More, in my opinion, has to be done to discourage people from pursuing careers in teaching. Young people need to be given compelling reasons to pursue careers in education. First, there are four things we must all realize about the nature of our work.


Teachers can’t do everything. Teachers who remain have a lot more responsibility than when they left, which raises the likelihood of burnout and departure. While I don’t have all the answers, I refer to this vicious loop as “killing the survivors.” Nevertheless, we need to recognize the issue and try to find solutions.


We give teachers the mental bandwidth they need to give their all to their students by clearing their plates of things that aren’t contributing to their learning.


Mental Health must be a prioritized for teachers. I can’t recall a period when teachers were the main focus of education policy creation. The majority of the time, educational policy is formulated with students’ needs in mind, which typically means that teachers are expected to shoulder additional responsibility in order to ensure that kids succeed. Sadly, this ignores the reality that when teachers are having difficulty, students cannot succeed.


Teachers are worth to pay well. As was already said, one major factor making teaching an unappealing job choice is poor compensation, but it’s not the only one. Teachers believe that society as a whole does not value their profession, hence the issue goes beyond money.


A teacher’s role is to teach their students how to be creative both within and outside of the classroom. A skilled teacher can spark the imagination. For young students, creativity is really crucial. Educating children to think critically is more important to us as educators than simply imparting knowledge so they can memorize it for the next test. Instead of focusing on memory, teachers should help pupils develop their ability to think critically and come up with original answers to questions.


The amount that society appreciates teachers determines how much they should be paid. The brutally honest reality that teachers experience on an emotional and financial level really can’t be avoided.


Healthy Teachers gives positive impact to students. We need to foster an environment that supports teachers’ success if we want children to achieve. If we want to revive the education field as a desirable place to work, these four insights are essential.


In the business sector, organizations with poisonous work environments eventually fail if they don’t make significant changes. But when our educational system is poisonous, it will ultimately cost us all—students included. Even though it’s too big to fail, it still has the potential to. Every day, it has the potential to fail our communities, educators, administrators, counselors, and eventually all of us.

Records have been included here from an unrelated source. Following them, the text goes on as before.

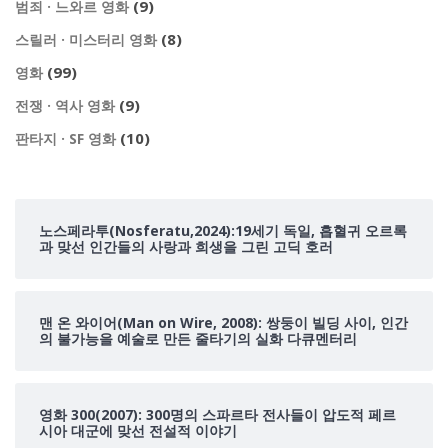
(9)
범죄 · 느와르 영화
(8)
스릴러 · 미스터리 영화
(99)
영화
(9)
전쟁 · 역사 영화
(10)
판타지 · SF 영화
노스페라투(Nosferatu,2024):19세기 독일, 흡혈귀 오르록
과 맞선 인간들의 사랑과 희생을 그린 고딕 호러
맨 온 와이어(Man on Wire, 2008): 쌍둥이 빌딩 사이, 인간
의 불가능을 예술로 만든 줄타기의 실화 다큐멘터리
영화 300(2007): 300명의 스파르타 전사들이 압도적 페르
시아 대군에 맞선 전설적 이야기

Increasing the number of persons entering the field will help address the staffing shortage in education. And we have to help the ones we already have in order to do that.


In general, education aims to mold our pupils into the most admirable people they can be. Two of the greatest methods to monitor learning, in my opinion, are by employing creativity and teaching from experience. Every kid has the capacity to learn and the right to receive instruction. We must ensure that we are showing our students respect and consideration. As educators, we must never forget that we are forming the minds of the future.